Um estudo colaborativo apresenta um novo método para simular reações nucleares fundamentais de baixa energia em estrelas. Ao estudar os resultados destas reações, os investigadores desenvolveram um novo modelo preditivo que melhora a nossa compreensão da formação dos elementos no universo. Novas pesquisas fornecem uma forma inovadora de simular a formação de elementos nas estrelas, melhorando a nossa compreensão das reações nucleares no universo.
Uma nova pesquisa da Universidade Estadual da Carolina do Norte e da Universidade Estadual de Michigan abre uma nova maneira de modelar reações nucleares de baixa energia que são fundamentais para a formação de elementos dentro das estrelas. Esta pesquisa estabelece as bases para cálculos de como os núcleons interagem quando as partículas são carregadas.
Prever a maneira como os núcleos atômicos – grupos de prótons e nêutrons, chamados coletivamente de núcleons – se combinam para formar núcleos maiores de compostos é um passo importante na compreensão de como os elementos nas estrelas são formados.

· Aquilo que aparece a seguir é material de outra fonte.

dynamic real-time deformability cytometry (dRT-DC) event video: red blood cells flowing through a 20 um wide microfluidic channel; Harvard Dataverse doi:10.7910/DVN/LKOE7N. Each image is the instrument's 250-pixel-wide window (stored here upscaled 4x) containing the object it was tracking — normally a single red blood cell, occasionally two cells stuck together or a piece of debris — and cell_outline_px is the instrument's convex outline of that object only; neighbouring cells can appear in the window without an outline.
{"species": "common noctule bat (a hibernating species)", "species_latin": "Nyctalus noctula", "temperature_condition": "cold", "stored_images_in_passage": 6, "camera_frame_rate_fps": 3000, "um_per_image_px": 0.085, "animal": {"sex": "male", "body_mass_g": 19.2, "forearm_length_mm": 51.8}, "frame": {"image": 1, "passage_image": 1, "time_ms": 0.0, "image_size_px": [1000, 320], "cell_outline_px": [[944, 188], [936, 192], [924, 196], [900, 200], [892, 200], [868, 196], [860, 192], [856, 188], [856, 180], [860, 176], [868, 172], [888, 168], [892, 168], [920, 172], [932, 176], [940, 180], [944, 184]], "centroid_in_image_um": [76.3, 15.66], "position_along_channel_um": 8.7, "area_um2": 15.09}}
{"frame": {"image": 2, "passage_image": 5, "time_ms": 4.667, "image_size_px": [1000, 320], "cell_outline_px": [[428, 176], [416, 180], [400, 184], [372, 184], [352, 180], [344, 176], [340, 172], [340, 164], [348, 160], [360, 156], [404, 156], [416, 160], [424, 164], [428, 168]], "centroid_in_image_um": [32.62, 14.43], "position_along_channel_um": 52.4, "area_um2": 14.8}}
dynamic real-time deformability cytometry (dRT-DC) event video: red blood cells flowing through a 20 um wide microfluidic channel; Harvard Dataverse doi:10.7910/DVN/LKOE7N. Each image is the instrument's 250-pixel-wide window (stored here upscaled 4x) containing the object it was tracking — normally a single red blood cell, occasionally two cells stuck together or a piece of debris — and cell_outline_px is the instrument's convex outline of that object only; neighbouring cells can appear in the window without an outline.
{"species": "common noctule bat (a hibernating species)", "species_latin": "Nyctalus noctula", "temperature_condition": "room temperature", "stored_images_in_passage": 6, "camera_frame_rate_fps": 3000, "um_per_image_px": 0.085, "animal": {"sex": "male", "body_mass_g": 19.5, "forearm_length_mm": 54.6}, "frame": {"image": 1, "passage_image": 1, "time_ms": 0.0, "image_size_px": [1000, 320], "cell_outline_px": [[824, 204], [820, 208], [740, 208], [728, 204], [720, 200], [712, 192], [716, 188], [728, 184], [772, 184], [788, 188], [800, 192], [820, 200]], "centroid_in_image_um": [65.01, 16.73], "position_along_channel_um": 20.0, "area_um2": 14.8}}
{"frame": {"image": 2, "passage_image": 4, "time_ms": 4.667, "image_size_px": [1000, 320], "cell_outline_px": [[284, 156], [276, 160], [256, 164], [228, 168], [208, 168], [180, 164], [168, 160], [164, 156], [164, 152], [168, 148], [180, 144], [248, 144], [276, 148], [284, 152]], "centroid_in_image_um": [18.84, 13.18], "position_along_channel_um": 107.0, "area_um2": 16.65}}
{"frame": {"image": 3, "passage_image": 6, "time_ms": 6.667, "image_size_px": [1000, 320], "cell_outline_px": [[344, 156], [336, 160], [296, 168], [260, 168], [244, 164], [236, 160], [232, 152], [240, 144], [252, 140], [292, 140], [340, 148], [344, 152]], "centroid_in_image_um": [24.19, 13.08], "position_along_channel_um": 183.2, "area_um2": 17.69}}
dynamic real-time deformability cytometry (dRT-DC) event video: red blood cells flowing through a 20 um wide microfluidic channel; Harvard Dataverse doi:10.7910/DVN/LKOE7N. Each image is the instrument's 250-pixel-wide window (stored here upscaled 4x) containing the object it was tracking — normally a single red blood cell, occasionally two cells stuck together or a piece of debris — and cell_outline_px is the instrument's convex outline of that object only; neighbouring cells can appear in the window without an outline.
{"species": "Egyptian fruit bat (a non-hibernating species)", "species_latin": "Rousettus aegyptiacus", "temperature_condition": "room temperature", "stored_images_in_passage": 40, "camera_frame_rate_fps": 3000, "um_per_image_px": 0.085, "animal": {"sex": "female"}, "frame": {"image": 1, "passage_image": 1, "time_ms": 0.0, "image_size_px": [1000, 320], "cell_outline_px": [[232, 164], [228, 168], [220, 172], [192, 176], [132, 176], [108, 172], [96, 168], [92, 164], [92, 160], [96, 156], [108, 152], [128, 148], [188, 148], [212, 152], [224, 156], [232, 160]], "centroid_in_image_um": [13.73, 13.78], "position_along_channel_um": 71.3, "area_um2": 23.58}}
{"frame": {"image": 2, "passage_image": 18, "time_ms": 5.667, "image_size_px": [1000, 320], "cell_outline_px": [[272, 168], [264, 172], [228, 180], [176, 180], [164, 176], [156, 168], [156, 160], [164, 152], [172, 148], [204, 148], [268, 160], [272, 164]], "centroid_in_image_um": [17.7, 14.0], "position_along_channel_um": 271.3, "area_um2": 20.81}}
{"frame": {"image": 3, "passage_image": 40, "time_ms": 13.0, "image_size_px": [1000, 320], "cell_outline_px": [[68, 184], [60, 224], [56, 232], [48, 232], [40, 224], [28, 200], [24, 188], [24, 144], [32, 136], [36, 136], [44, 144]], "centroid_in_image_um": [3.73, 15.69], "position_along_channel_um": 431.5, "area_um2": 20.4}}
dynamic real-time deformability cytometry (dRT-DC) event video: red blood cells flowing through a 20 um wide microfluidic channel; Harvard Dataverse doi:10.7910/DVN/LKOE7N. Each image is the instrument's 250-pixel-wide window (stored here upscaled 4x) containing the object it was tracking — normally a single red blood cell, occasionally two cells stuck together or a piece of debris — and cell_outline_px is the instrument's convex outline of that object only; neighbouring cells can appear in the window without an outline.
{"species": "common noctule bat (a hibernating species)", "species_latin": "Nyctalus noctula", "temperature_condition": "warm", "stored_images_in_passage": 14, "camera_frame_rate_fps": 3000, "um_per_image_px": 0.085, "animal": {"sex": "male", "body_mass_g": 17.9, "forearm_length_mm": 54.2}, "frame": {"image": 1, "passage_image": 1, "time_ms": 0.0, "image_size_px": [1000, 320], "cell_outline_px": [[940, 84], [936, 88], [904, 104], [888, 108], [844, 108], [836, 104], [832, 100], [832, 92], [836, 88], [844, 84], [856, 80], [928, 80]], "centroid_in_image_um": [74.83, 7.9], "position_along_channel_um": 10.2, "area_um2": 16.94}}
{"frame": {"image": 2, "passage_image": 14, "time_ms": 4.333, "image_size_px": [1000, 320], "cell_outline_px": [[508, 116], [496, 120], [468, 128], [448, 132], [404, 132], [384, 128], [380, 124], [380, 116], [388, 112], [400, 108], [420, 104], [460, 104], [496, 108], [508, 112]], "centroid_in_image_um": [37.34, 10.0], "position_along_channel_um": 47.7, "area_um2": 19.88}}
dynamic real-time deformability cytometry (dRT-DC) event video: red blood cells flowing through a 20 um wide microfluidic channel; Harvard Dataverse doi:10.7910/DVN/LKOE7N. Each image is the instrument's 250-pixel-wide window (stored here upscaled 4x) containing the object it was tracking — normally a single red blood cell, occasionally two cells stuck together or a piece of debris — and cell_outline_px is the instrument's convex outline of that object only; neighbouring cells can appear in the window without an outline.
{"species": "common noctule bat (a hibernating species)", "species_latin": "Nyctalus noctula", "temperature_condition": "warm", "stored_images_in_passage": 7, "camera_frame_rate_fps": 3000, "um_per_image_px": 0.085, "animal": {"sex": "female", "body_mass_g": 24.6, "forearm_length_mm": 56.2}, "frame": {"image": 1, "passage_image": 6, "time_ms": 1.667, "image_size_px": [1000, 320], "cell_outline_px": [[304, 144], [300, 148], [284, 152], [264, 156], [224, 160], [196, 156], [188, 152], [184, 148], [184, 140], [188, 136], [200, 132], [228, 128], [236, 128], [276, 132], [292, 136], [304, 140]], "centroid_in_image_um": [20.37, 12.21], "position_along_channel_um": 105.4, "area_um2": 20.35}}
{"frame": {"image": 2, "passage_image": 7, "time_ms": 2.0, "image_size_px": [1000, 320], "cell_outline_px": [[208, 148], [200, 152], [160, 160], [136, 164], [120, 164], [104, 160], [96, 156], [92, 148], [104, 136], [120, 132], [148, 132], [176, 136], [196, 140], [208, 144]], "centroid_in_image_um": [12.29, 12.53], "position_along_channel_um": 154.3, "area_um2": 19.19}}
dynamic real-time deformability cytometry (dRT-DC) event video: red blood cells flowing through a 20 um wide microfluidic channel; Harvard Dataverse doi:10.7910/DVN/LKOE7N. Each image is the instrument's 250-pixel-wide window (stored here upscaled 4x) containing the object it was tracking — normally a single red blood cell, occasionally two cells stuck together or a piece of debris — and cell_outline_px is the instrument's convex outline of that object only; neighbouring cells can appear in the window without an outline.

Como as interações nucleares relevantes são difíceis de medir experimentalmente, os físicos usam redes numéricas para modelar esses sistemas. A rede finita usada em tais simulações numéricas é essencialmente uma caixa imaginária que envolve um grupo de núcleons, que os físicos podem usar para calcular as propriedades dos núcleos formados a partir dessas partículas.
Pesquisadores da Universidade Estadual da Carolina do Norte e da Universidade Estadual de Michigan desenvolveram um novo método para simular reações nucleares de baixa energia que são essenciais para a compreensão da formação de elementos nas estrelas. Sua abordagem envolve a análise dos produtos finais da reação em uma rede numérica para inferir as propriedades da reação. Isto resultou numa nova fórmula que melhora as previsões destas reações nucleares, fornecendo informações sobre como os elementos são sintetizados no universo. Fonte: Sebastian Koenig
Desafios de simular reações de baixa energia
No entanto, até agora, tais simulações não conseguiram prever as propriedades das reações de baixa energia envolvendo aglomerados carregados gerados a partir de múltiplos prótons. Isto é importante porque estas reações de baixa energia são cruciais para, por exemplo, a formação de elementos nas estrelas.
Sebastian König, professor assistente de física na Universidade Estadual da Carolina do Norte e autor correspondente do estudo, disse:"Embora a 'força nuclear forte' mantenha prótons e nêutrons juntos no núcleo, a repulsão eletromagnética entre os prótons desempenha um papel importante na estrutura geral e na dinâmica do núcleo. Esta força é especialmente forte nas energias mais baixas, onde ocorrem muitos processos importantes que sintetizam os elementos que compõem o mundo como o conhecemos. Mas é extremamente desafiador para a teoria prever essas interações. "
Para resolver este problema, Koenig e colegas decidiram trabalhar de trás para frente. Seu método analisa o resultado final da reação dentro da rede cristalina – o núcleo composto – e depois trabalha de trás para frente para descobrir as propriedades e energias envolvidas na reação.
“Não estamos calculando a reação em si, mas observando a estrutura do produto final”, disse Koenig. "À medida que alteramos o tamanho da 'caixa', a simulação e os resultados mudam. A partir desta informação, podemos realmente extrair os parâmetros que determinam o que acontece quando estas partículas carregadas interagem."
“A derivação da fórmula foi inesperadamente desafiadora, mas o resultado final é bastante bonito e tem um valor de aplicação importante”, acrescentou Yu Hang, primeiro autor do trabalho e estudante de pós-graduação na Universidade Estadual da Carolina do Norte.
Desenvolva novas fórmulas de previsão
Com base nessas informações, a equipe de pesquisa desenvolveu uma fórmula e a testou em relação a cálculos de referência avaliados por métodos tradicionais para garantir que os resultados fossem precisos e pudessem ser usados em aplicações futuras.
“Este é um trabalho de base que nos diz como analisar simulações para extrair os dados que precisamos para melhorar as previsões de reações nucleares”, disse Koenig. "O universo é enorme, mas para compreendê-lo, é preciso estudar os seus mais ínfimos componentes. É isso que fazemos aqui - concentrar-nos nos pequenos detalhes para melhor informar as nossas análises gerais."